**Data provided**:

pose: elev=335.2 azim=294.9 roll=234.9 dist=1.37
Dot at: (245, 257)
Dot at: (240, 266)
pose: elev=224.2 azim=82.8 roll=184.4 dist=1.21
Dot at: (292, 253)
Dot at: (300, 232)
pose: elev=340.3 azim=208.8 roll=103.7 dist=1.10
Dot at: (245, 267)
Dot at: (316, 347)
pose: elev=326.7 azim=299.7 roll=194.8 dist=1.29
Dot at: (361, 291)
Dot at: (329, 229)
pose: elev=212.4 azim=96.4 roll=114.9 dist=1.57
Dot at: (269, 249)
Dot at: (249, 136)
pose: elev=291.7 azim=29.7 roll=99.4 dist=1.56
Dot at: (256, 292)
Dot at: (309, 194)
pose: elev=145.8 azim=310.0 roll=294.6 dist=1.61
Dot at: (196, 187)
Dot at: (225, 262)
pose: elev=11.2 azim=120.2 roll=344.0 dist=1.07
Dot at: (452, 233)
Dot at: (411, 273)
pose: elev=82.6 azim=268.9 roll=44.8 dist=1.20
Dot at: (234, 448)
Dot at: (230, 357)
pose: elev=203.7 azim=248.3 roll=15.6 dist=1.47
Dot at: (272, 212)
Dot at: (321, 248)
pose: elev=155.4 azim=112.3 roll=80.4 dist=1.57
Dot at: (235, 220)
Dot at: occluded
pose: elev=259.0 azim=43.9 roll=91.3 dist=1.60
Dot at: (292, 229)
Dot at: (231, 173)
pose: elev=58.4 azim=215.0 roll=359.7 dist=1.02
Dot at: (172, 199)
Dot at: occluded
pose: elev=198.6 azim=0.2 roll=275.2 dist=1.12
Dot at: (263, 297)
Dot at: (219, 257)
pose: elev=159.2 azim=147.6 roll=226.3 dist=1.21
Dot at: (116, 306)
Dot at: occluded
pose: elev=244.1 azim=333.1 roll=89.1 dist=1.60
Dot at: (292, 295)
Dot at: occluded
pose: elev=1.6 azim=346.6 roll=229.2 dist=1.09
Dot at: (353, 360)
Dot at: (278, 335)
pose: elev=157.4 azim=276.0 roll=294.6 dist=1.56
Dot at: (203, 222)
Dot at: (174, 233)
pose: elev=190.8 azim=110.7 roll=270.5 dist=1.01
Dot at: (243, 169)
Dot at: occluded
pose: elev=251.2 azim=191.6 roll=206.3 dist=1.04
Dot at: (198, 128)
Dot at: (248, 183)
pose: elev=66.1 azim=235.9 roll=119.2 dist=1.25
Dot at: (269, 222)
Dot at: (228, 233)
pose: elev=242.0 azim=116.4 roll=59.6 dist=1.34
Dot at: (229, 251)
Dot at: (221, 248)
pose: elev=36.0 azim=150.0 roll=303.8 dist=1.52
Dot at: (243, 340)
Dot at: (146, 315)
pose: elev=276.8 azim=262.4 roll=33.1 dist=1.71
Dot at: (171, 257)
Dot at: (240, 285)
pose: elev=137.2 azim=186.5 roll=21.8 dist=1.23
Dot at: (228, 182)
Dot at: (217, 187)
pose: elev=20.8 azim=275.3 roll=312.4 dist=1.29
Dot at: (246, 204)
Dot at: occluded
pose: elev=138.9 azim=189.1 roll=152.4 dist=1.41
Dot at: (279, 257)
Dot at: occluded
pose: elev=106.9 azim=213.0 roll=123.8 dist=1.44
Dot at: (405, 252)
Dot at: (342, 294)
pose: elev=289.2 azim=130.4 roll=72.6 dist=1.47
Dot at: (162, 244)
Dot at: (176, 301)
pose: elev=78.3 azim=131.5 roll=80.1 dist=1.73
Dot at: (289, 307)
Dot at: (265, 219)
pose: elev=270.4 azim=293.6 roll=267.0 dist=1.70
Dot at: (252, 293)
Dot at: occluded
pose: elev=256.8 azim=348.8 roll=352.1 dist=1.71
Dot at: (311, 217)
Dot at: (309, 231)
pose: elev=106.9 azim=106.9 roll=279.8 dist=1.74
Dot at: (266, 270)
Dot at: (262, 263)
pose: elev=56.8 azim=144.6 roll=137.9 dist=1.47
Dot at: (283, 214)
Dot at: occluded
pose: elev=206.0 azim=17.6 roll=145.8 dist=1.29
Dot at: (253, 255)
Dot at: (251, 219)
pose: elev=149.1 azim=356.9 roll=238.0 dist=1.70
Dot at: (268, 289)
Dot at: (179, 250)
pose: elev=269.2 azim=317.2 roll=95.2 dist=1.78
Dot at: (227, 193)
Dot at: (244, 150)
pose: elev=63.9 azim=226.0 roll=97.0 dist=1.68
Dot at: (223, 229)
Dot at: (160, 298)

**Written instruction**: Render every line of the material above as a JSON array of strings, with one string per line and blank lines omitted.

**Problem solution**:
[
  "pose: elev=335.2 azim=294.9 roll=234.9 dist=1.37",
  "Dot at: (245, 257)",
  "Dot at: (240, 266)",
  "pose: elev=224.2 azim=82.8 roll=184.4 dist=1.21",
  "Dot at: (292, 253)",
  "Dot at: (300, 232)",
  "pose: elev=340.3 azim=208.8 roll=103.7 dist=1.10",
  "Dot at: (245, 267)",
  "Dot at: (316, 347)",
  "pose: elev=326.7 azim=299.7 roll=194.8 dist=1.29",
  "Dot at: (361, 291)",
  "Dot at: (329, 229)",
  "pose: elev=212.4 azim=96.4 roll=114.9 dist=1.57",
  "Dot at: (269, 249)",
  "Dot at: (249, 136)",
  "pose: elev=291.7 azim=29.7 roll=99.4 dist=1.56",
  "Dot at: (256, 292)",
  "Dot at: (309, 194)",
  "pose: elev=145.8 azim=310.0 roll=294.6 dist=1.61",
  "Dot at: (196, 187)",
  "Dot at: (225, 262)",
  "pose: elev=11.2 azim=120.2 roll=344.0 dist=1.07",
  "Dot at: (452, 233)",
  "Dot at: (411, 273)",
  "pose: elev=82.6 azim=268.9 roll=44.8 dist=1.20",
  "Dot at: (234, 448)",
  "Dot at: (230, 357)",
  "pose: elev=203.7 azim=248.3 roll=15.6 dist=1.47",
  "Dot at: (272, 212)",
  "Dot at: (321, 248)",
  "pose: elev=155.4 azim=112.3 roll=80.4 dist=1.57",
  "Dot at: (235, 220)",
  "Dot at: occluded",
  "pose: elev=259.0 azim=43.9 roll=91.3 dist=1.60",
  "Dot at: (292, 229)",
  "Dot at: (231, 173)",
  "pose: elev=58.4 azim=215.0 roll=359.7 dist=1.02",
  "Dot at: (172, 199)",
  "Dot at: occluded",
  "pose: elev=198.6 azim=0.2 roll=275.2 dist=1.12",
  "Dot at: (263, 297)",
  "Dot at: (219, 257)",
  "pose: elev=159.2 azim=147.6 roll=226.3 dist=1.21",
  "Dot at: (116, 306)",
  "Dot at: occluded",
  "pose: elev=244.1 azim=333.1 roll=89.1 dist=1.60",
  "Dot at: (292, 295)",
  "Dot at: occluded",
  "pose: elev=1.6 azim=346.6 roll=229.2 dist=1.09",
  "Dot at: (353, 360)",
  "Dot at: (278, 335)",
  "pose: elev=157.4 azim=276.0 roll=294.6 dist=1.56",
  "Dot at: (203, 222)",
  "Dot at: (174, 233)",
  "pose: elev=190.8 azim=110.7 roll=270.5 dist=1.01",
  "Dot at: (243, 169)",
  "Dot at: occluded",
  "pose: elev=251.2 azim=191.6 roll=206.3 dist=1.04",
  "Dot at: (198, 128)",
  "Dot at: (248, 183)",
  "pose: elev=66.1 azim=235.9 roll=119.2 dist=1.25",
  "Dot at: (269, 222)",
  "Dot at: (228, 233)",
  "pose: elev=242.0 azim=116.4 roll=59.6 dist=1.34",
  "Dot at: (229, 251)",
  "Dot at: (221, 248)",
  "pose: elev=36.0 azim=150.0 roll=303.8 dist=1.52",
  "Dot at: (243, 340)",
  "Dot at: (146, 315)",
  "pose: elev=276.8 azim=262.4 roll=33.1 dist=1.71",
  "Dot at: (171, 257)",
  "Dot at: (240, 285)",
  "pose: elev=137.2 azim=186.5 roll=21.8 dist=1.23",
  "Dot at: (228, 182)",
  "Dot at: (217, 187)",
  "pose: elev=20.8 azim=275.3 roll=312.4 dist=1.29",
  "Dot at: (246, 204)",
  "Dot at: occluded",
  "pose: elev=138.9 azim=189.1 roll=152.4 dist=1.41",
  "Dot at: (279, 257)",
  "Dot at: occluded",
  "pose: elev=106.9 azim=213.0 roll=123.8 dist=1.44",
  "Dot at: (405, 252)",
  "Dot at: (342, 294)",
  "pose: elev=289.2 azim=130.4 roll=72.6 dist=1.47",
  "Dot at: (162, 244)",
  "Dot at: (176, 301)",
  "pose: elev=78.3 azim=131.5 roll=80.1 dist=1.73",
  "Dot at: (289, 307)",
  "Dot at: (265, 219)",
  "pose: elev=270.4 azim=293.6 roll=267.0 dist=1.70",
  "Dot at: (252, 293)",
  "Dot at: occluded",
  "pose: elev=256.8 azim=348.8 roll=352.1 dist=1.71",
  "Dot at: (311, 217)",
  "Dot at: (309, 231)",
  "pose: elev=106.9 azim=106.9 roll=279.8 dist=1.74",
  "Dot at: (266, 270)",
  "Dot at: (262, 263)",
  "pose: elev=56.8 azim=144.6 roll=137.9 dist=1.47",
  "Dot at: (283, 214)",
  "Dot at: occluded",
  "pose: elev=206.0 azim=17.6 roll=145.8 dist=1.29",
  "Dot at: (253, 255)",
  "Dot at: (251, 219)",
  "pose: elev=149.1 azim=356.9 roll=238.0 dist=1.70",
  "Dot at: (268, 289)",
  "Dot at: (179, 250)",
  "pose: elev=269.2 azim=317.2 roll=95.2 dist=1.78",
  "Dot at: (227, 193)",
  "Dot at: (244, 150)",
  "pose: elev=63.9 azim=226.0 roll=97.0 dist=1.68",
  "Dot at: (223, 229)",
  "Dot at: (160, 298)"
]